# Here's a thing



## rgz (Mar 6, 2010)

I've long wanted to smell like an opera conductor. I'm sure I am not alone in this desire. Now my dream has become a reality.

http://flparfums.com/who-i-am/


----------



## Aramis (Mar 1, 2009)

He should do a commercial with some opera star. Like Gheorghiu or Garanca (or other lady this vein) walks through the candlelit apartament at night and disrobes seductively, then at crucial point the camera does close-up at the face, as she says.................

.....FOR THE NIGHT, I DRESS MYSELF ONLY IN THE GENTLE SCENT OF PERFUMES..........................

and then the logo of the label appears on the screen as if written by invisible quill in elegant, golden italics...........


----------



## Couac Addict (Oct 16, 2013)

Or, perhaps a slogan like.... _Eau de Joy_


----------



## rgz (Mar 6, 2010)

Aramis said:


> He should do a commercial with some opera star. Like Gheorghiu or Garanca (or other lady this vein) walks through the candlelit apartament at night and disrobes seductively, then at crucial point the camera does close-up at the face, as she says.................
> 
> .....FOR THE NIGHT, I DRESS MYSELF ONLY IN THE GENTLE SCENT OF PERFUMES..........................
> 
> and then the logo of the label appears on the screen as if written by invisible quill in elegant, golden italics...........
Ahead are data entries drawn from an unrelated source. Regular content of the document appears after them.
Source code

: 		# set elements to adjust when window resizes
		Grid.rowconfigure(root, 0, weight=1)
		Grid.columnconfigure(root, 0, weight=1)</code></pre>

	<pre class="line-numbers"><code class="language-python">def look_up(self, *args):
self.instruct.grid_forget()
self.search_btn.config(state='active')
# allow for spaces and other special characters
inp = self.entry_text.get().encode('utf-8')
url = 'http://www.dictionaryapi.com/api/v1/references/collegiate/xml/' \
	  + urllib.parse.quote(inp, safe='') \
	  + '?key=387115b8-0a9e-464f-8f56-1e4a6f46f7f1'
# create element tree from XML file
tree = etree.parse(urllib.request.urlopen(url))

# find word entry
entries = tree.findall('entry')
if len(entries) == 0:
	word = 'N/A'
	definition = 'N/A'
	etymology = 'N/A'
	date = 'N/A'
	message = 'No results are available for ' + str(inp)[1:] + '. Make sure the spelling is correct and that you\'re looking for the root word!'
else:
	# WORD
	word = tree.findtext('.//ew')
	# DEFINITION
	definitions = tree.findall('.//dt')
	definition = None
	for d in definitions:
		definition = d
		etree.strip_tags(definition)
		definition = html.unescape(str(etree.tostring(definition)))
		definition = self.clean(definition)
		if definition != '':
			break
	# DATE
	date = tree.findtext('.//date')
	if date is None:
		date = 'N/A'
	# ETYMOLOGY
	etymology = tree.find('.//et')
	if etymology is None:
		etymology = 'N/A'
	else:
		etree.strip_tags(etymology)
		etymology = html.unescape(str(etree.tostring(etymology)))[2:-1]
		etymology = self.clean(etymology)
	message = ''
Good idea, but surely you meant Danielle de Niese.

Although a part of me is oddly curious to see this same ad but with Rolando Villazon


----------



## deggial (Jan 20, 2013)

rgz said:


> Good idea, but surely you meant Danielle de Niese.


she'd just act too kittenish and possibly make fun of him in the process  not that wouldn't be entertaining...


----------



## Flamme (Dec 30, 2012)

Why not, conductors can earn some bread on the side...Im puzzled by this aroma..


----------



## PetrB (Feb 28, 2012)

Unless that parfum smells like three or more hours of cumulative fresh sweat soaked into a Tux or Dress, its a lie.


----------